The International Olympic Committee (IOC) "is willing to hold a genocidal Games" by staging the Winter Olympics in Beijing, human rights groups claimed today, as President Thomas Bach insisted the organisation was not a "super-world Government" that can solve global issues.
A group of human rights activists this week held an "Alternative Olympic Session" to highlight their concerns with Beijing's hosting of the 2022 Winter Olympics and Paralympics amid what they claim is China's "genocide" against Uyghur Muslims.
It was staged to coincide with the IOC's own Session, where Beijing 2022 and human rights were on the agenda but where there was no mention of the Uyghur Muslims or calls for the Chinese capital to be stripped of the Games.
There has been widespread condemnation of Beijing's treatment of Uyghur Muslims in Xinjiang as well as its crackdown on protesters in Hong Kong and its policies towards Tibet and Taiwan.
China has been accused of suppression and surveillance campaign against Muslim ethnic groups, which allegedly includes mass internment, forced sterilisation, the separation of children from their families and forced labour.
Human rights groups allege more than one million Uyghurs have been placed in internment camps, but Beijing claims they are training centres designed to help stamp out Islamist extremism and separatism.
Zumretay Arkin, the programme and advocacy manager at the World Uyghur Congress - which earlier this month sent a complaint to the IOC Ethics Commission regarding Beijing 2022 - claimed the IOC had repeatedly ignored their concerns.

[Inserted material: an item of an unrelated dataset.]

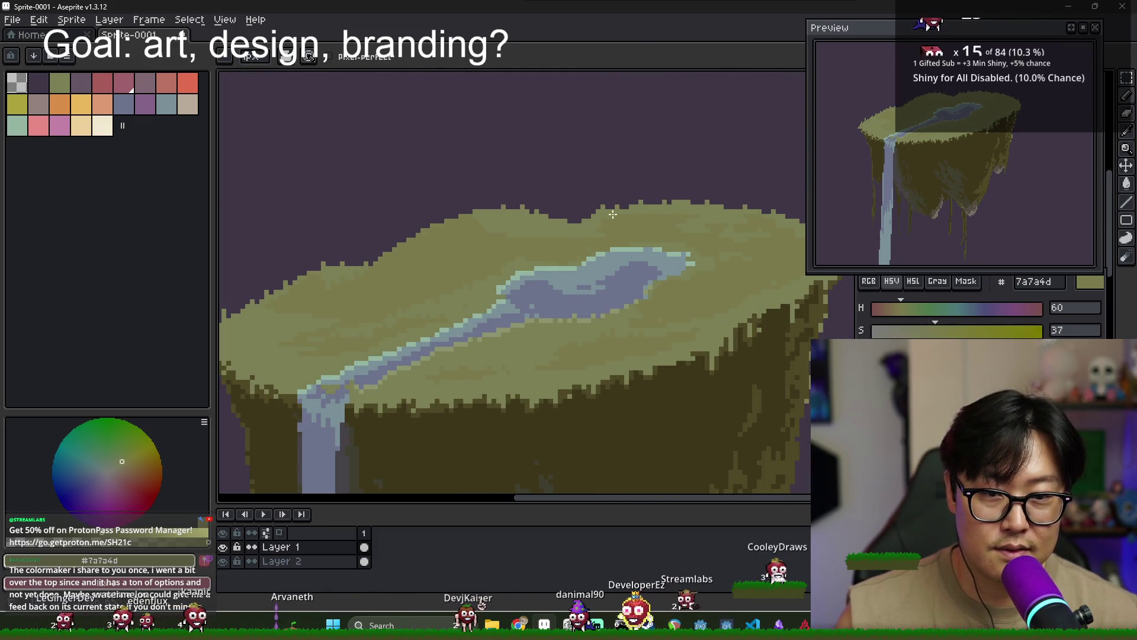
pyautogui.scroll(-3, 651, 249)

"When we met with the IOC in October, we asked them to listen to our voices but instead they completely dismissed our experiences and sufferings," she said.

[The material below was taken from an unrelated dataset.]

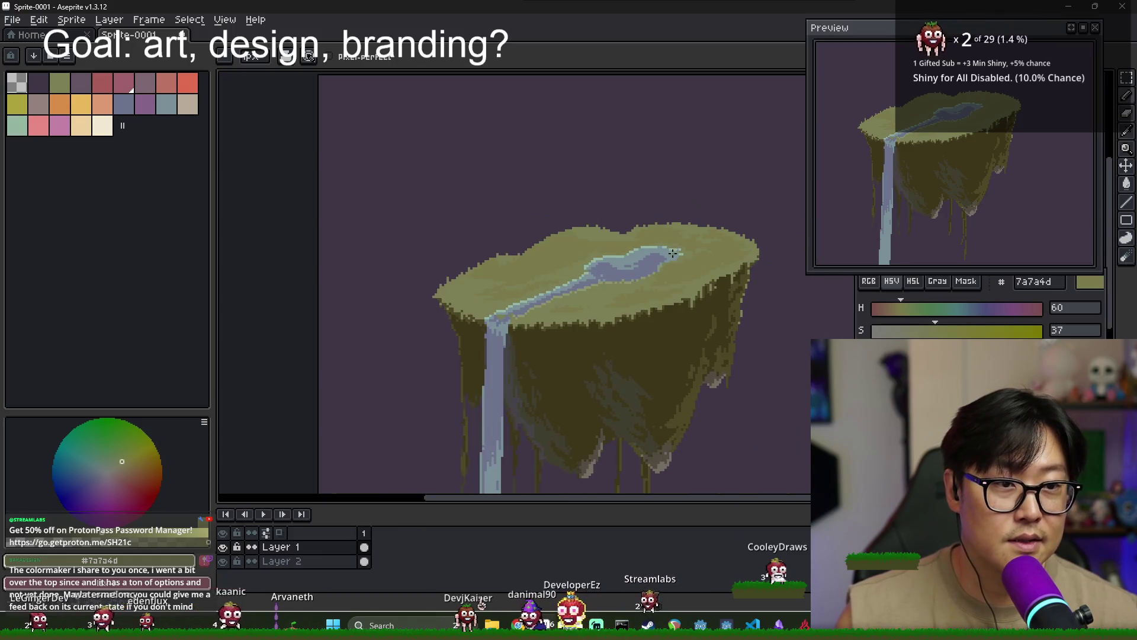
pyautogui.scroll(1, 503, 314)
pyautogui.scroll(1, 503, 314)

"They conveniently hedge behind political neutrality when it comes to China.
"Our question was simple, does the IOC accept hosting the Olympic Games in a country that is actively committing a genocide?
"The answer we received was also very simple.
"Yes, the IOC is willing to host genocidal Olympic Games."
When asked about human rights concerns after the Session, Bach said: "We are not a super-world Government where the IOC could solve or even address issues for which not the UN Security Council, no G7, no G20 has solutions.
"This is in the remit of politics.
"We have to fulfil our role and to live up to our responsibilities within our area of responsibilities, and the Governments have to live up to their responsibilities in their remits."
The human rights concerns in Beijing have led to calls from politicians in some countries, including the United States, for a boycott of the Games.
"We can only repeat and give advice to learn from history - a boycott of the Olympic Games has never achieved anything," the IOC President added.
"It also has no logic, why would you punish the athletes from your own country if you have a dispute with the Government of another country?
"This just makes no real sense.
"The athletes would be the ones who are suffering."
Bach was asked during a media conference on Wednesday (March 10) about the Alternative Olympic Session and whether he had a message for organisers, but claimed he could not comment as he was not aware of it.